Directions
Give back, unchanged, the line containing "mouse_move(420, 224)" and every line after it up to the end of the listing.

Data for processing

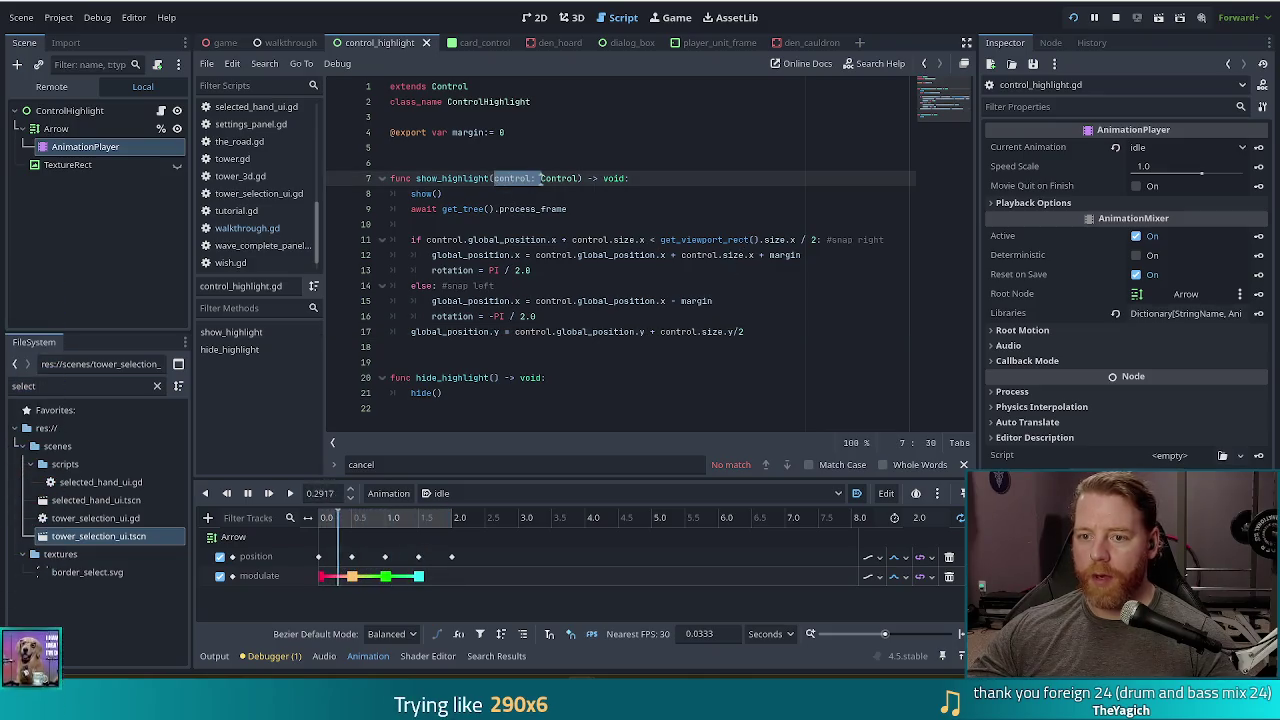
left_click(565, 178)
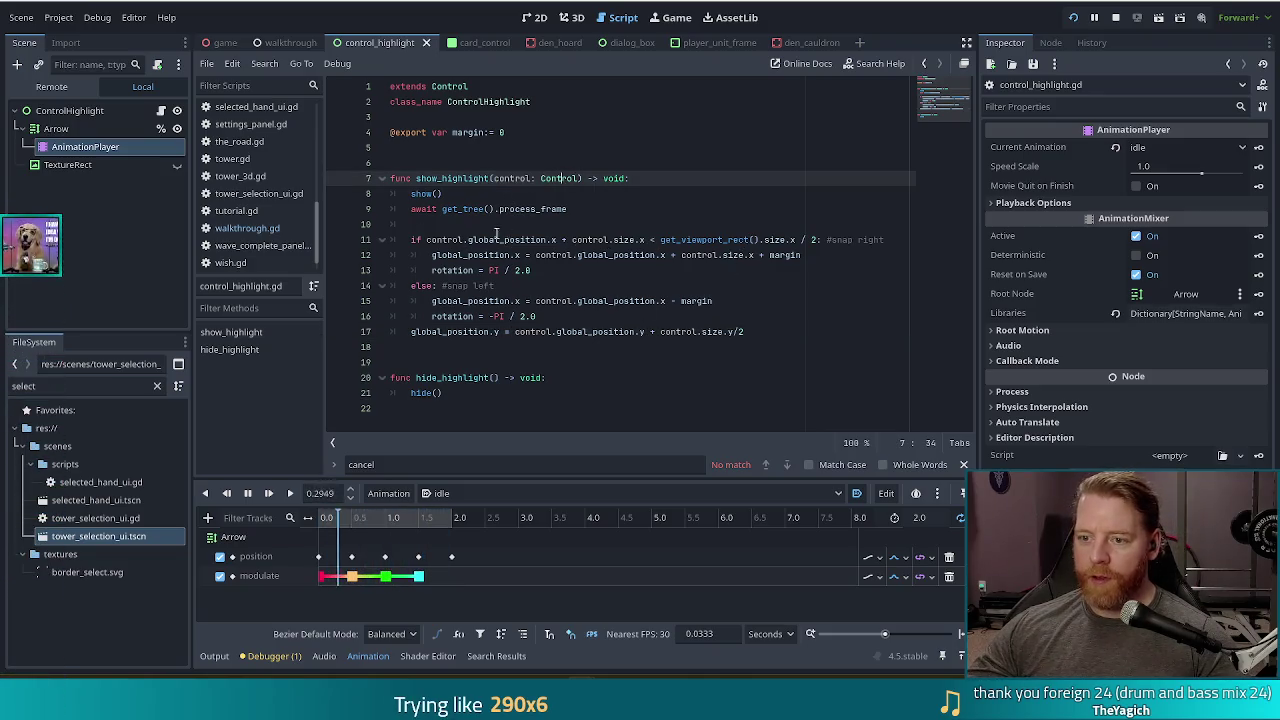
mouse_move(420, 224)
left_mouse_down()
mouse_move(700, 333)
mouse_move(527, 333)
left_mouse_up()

Solution to this exercise
mouse_move(420, 224)
left_mouse_down()
mouse_move(700, 333)
mouse_move(527, 333)
left_mouse_up()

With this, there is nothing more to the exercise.